Cell volume affects PCK and FBP mRNA levels.
Treatment of the cells with 100 mM of the nonmetabolizable sugars
raffinose or sucrose led to an induction of PCK and FBP mRNAs of a
magnitude similar to that under exposure with increased sodium chloride
(+50 mM) concentration. Furthermore, treatment with glycerol (100 mM)
or urea (100 mM) at concentrations yielding hyperosmotic conditions
(405 mosmol/l) but with no effect on cell volume did not change PCK and
FBP mRNA levels. When normal osmotic pressure of hypotonic medium (205 mosmol/l) was restored by adding raffinose (100 mM) or sucrose (100 mM)
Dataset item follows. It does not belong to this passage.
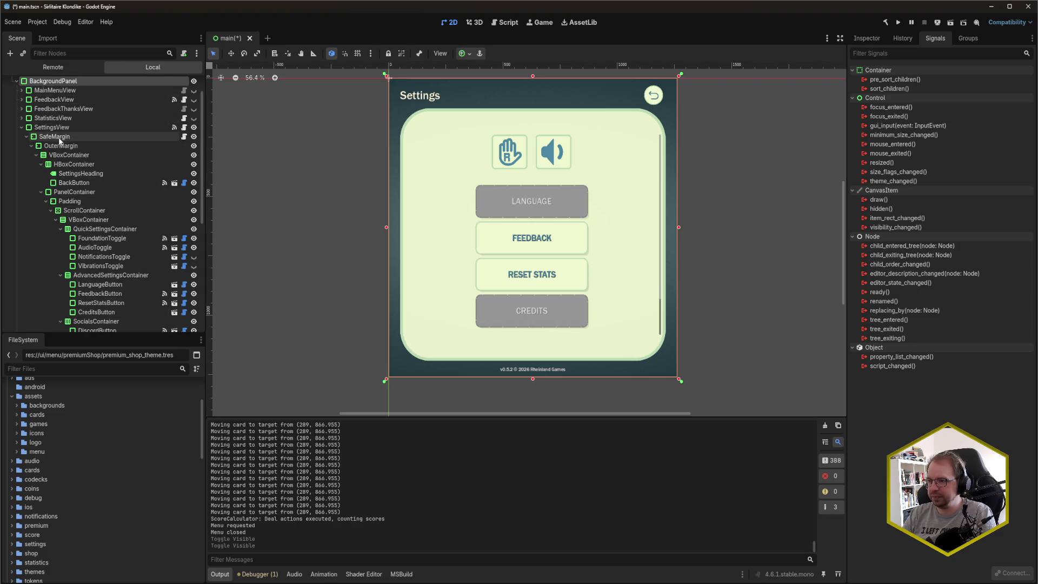
left_click(65, 90)
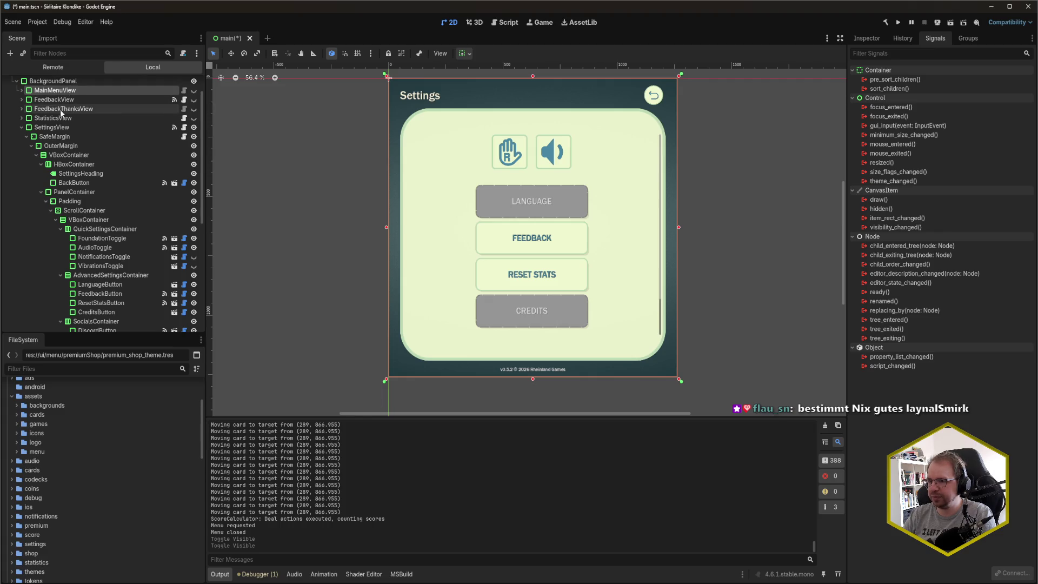
left_click(57, 81)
instead of sodium ions, PCK and FBP mRNA levels remained unchanged
(Table 1). These observations ruled out the possibility that the
anisotonic-induced changes in PCK and FBP mRNAs were due to changes in
ionic strength or osmolarity. However, the observations also strongly
suggested that cell volume was the actual determinant of the observed
effects. Furthermore, when the cell volume of H-4-II-E
cells under the various experimental conditions was measured using a
calibrated resistance cytometer, the cell volume determinations
correlated well with the corresponding tonicity, hormone, or amino acid
(Table 3). Also, these data
are in line with previous estimations made with isolated rat liver
perfusions under otherwise similar experimental conditions (15).
Kinetics of the alterations of PCK and FBP mRNAs.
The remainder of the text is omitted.